(Work required) Please repeat, exactly as written, the line containing "ыпуск.pdf (10200.3 Kb)" and every line after it through the end of the records below, leaving out any pictures.

---------- Source data ----------

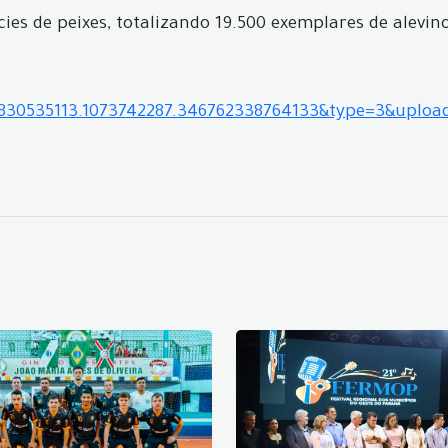
es de peixes, totalizando 19.500 exemplares de alevin
5830535113.1073742287.346762338764133&type=3&uploa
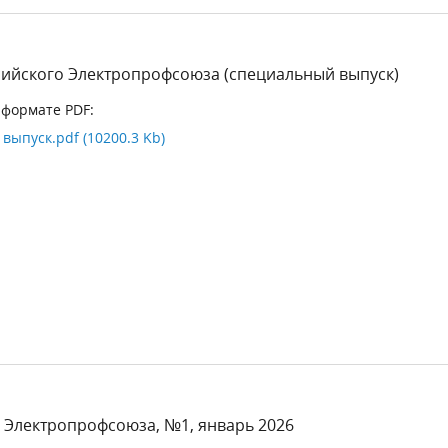
сийского Электропрофсоюза (специальный выпуск)
 формате PDF:
ыпуск.pdf (10200.3 Kb)
 Электропрофсоюза, №1, январь 2026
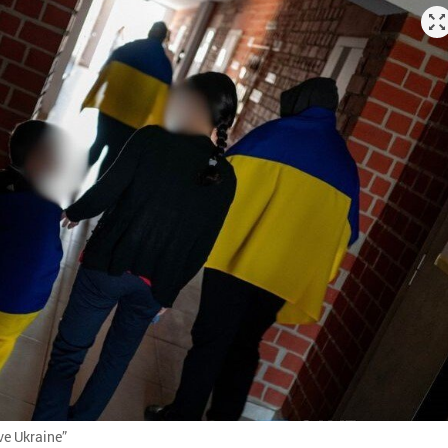
e Ukraine”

----------

(Answer box)
ыпуск.pdf (10200.3 Kb)
 Электропрофсоюза, №1, январь 2026
e Ukraine”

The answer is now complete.